Last month saw a barrel of oil shoot up $10 to $46 – a 27% monthly rise and a price not seen since early March, data from RAC’s latest Fuel Watch report shows.
But despite this, the average price of a litre of unleaded across the UK at the end of November fell just slightly (0.19p) to 114.33p from 114.52p at the start of the month. Diesel dropped by a similar amount from 117.85p to 117.63p (0.22p).
RAC fuel spokesman Simon Williams said the surge in the price of oil was caused by news of a number of viable coronavirus vaccines, but added that drivers had been spared a pump price hike due to the fact retailers had been “sitting on accumulated wholesale petrol price savings of around 5p a litre for a number of weeks”.
He continued: “This saving has now been all but taken up by the unleaded wholesale price jumping by more than 3p a litre in November.
“The situation for diesel drivers is even worse as pump prices were around 7p a litre more expensive than they should have been, meaning retailers should have passed on some of this to drivers with a sizeable cut. Instead they decided to make bigger margins, presumably to make up for lost revenue due to the reduction in driving caused by the pandemic.

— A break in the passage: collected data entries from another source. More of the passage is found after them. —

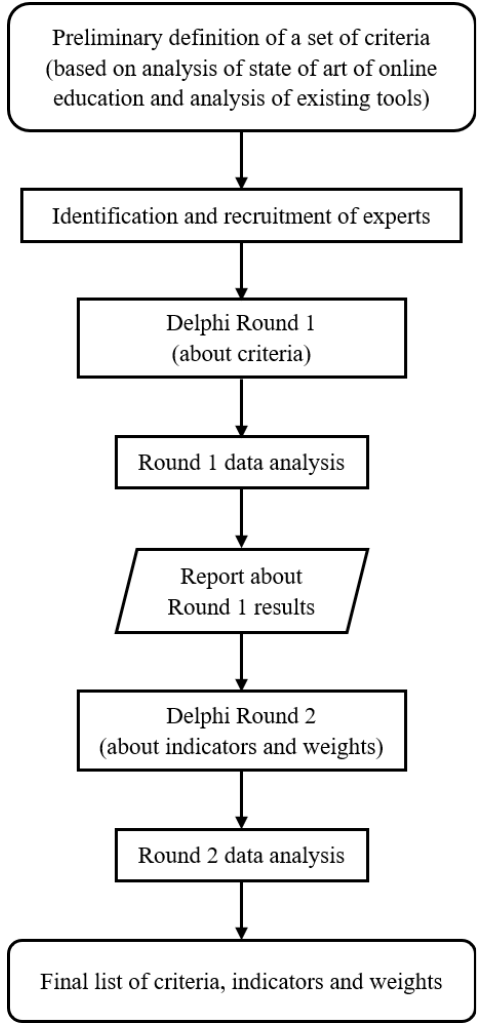
Figure 1 . Delphi study research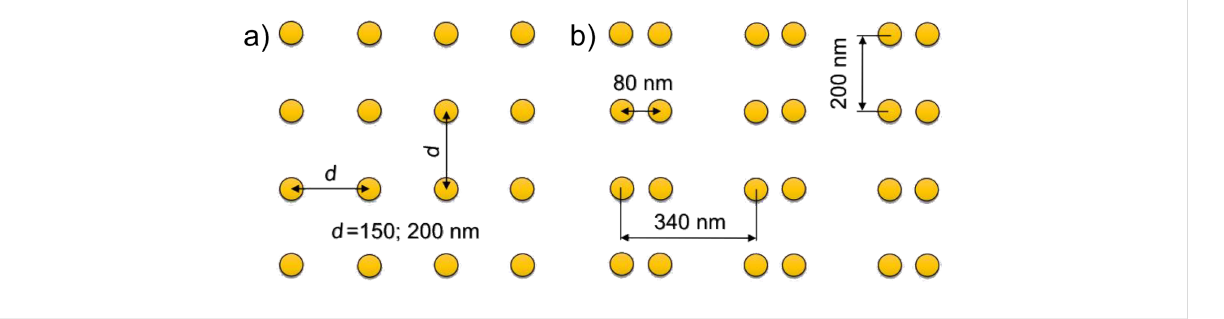
Figure 1: A sketch representing (a) a regular Au nanocluster array and (b) a Au dimer array.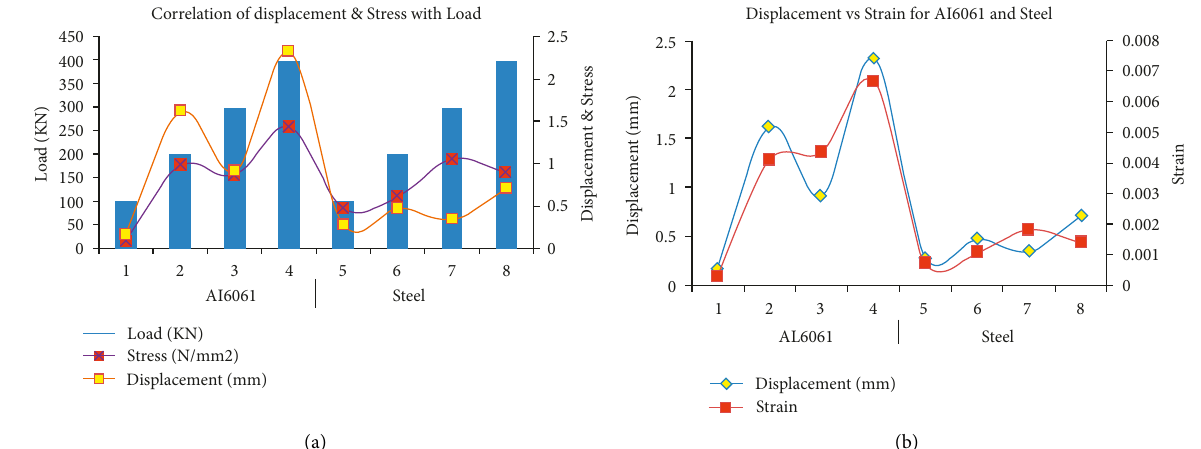
Figure 6: Interrelation of displacement, stress, and strain for the various loads.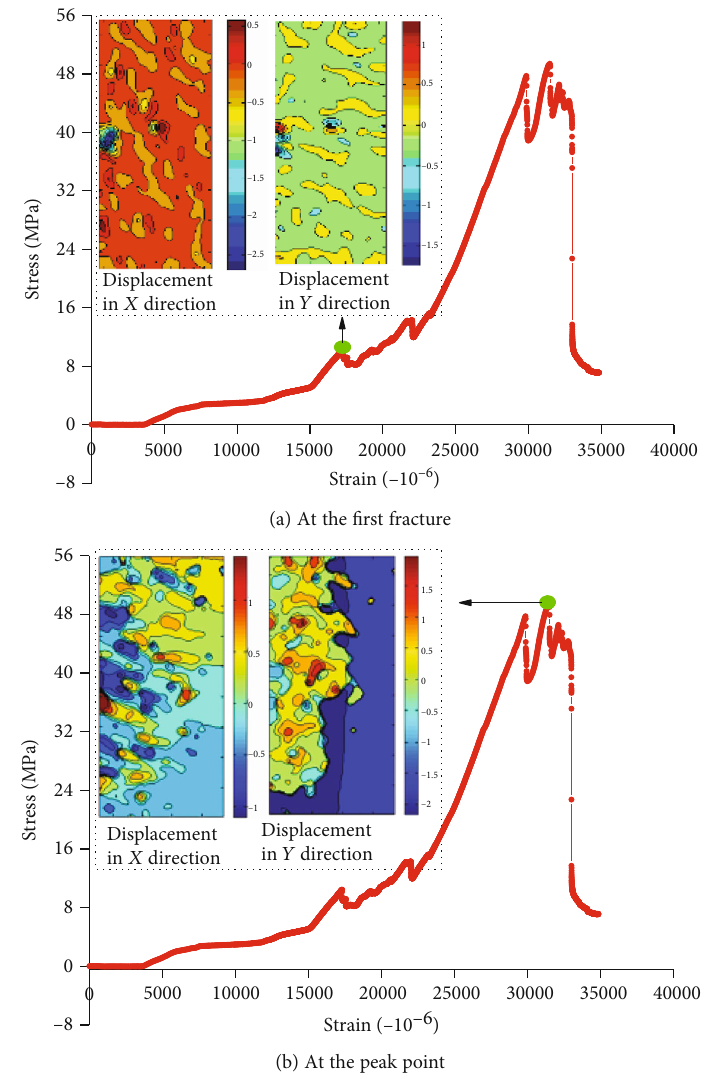
Figure 8: Displacement of specimen S2-3 by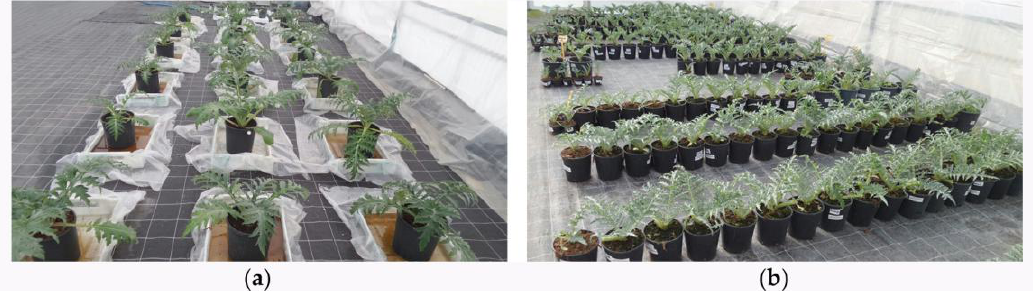
Figure 3. RT-PCR performed with primer pairs specific for ( a ) ArLV; ( b ) AILV and ( c ) TICV on nucleic acid extracted from primary sources of the five ecotypes of globe artichoke (BT, Bianco di Taranto; Fr, Francesina; VeP, Verde di Putignano; ViP, Violetto di Putignano; LM, Locale di Mola).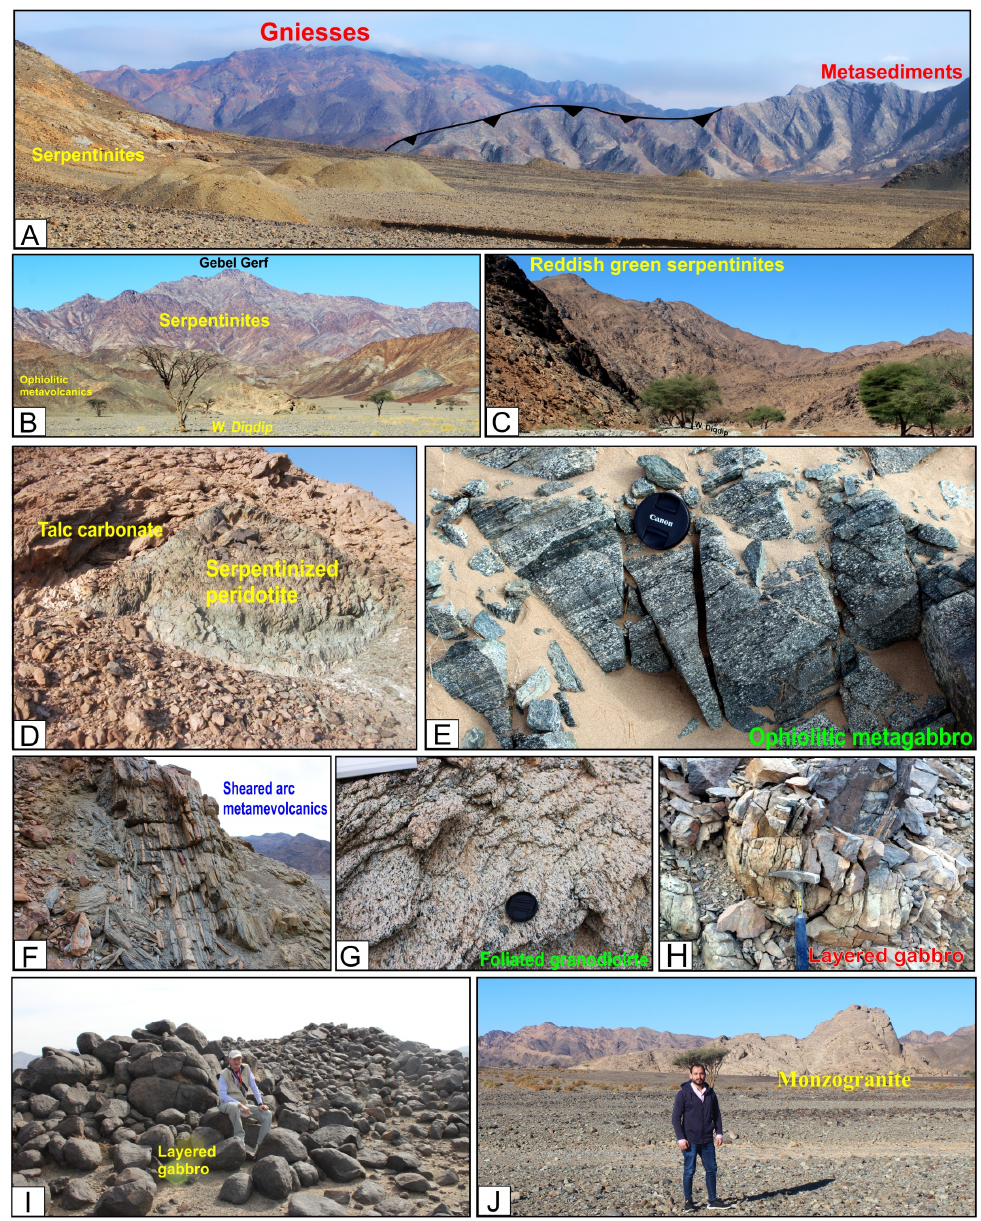
Figure 3. ( A ) A sequence of quartzo-feldspathic gneiss striking N-S juxtaposed with metasediments, ( B ) The greyish green serpentinites of G. Gerf thrust over the ophiolitic metavolcanics ( C ) Reddish green serpentinites along W. Diqdip, ( D ) Small massive masses of the serpentinized peridotite en- closed within the calcite-magnesite rocks of G. Korab Kansi, ( E ) Sheared pod of ophiolitic metagabbro, ( F ) Sheared arc metavolcanics from W. Keriga, ( G ) The foliated granodiorite to the north of G. Korabi, ( H ) The steeply dipping layered gabbro to the south of G. Korab Kansi, ( I ) Layered gabbro to the south of G. Korab Kansi, ( J ) The late-tectonic low relief monzogranites to alkali feldspar granites intrude the serpentinites along W. Sherifa.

With the diesel wholesale price increasing by nearly 4.5p in November retailers are even less likely to pass on the extra 3p of margin they’re still benefiting from.”
The cost of petrol at the four big supermarkets also remained virtually static in November, with the figure of 109.20p down by just under half a pence a litre (0.39p) – while diesel reduced by a penny a litre (1.06p) to 112.66p.
Williams added that it’s looking like the price of oil has plateaued for the time being.
“As a result, we really shouldn’t see unleaded rising above its current price of 114p a litre, and diesel from 117p, over the next fortnight at least.
“But if the oil price was to continue rising you can bet your bottom dollar that as soon as the current wholesale price savings are completely absorbed retailers will be very quick to pass on any increased costs they incur to drivers at the pump,” he suggested.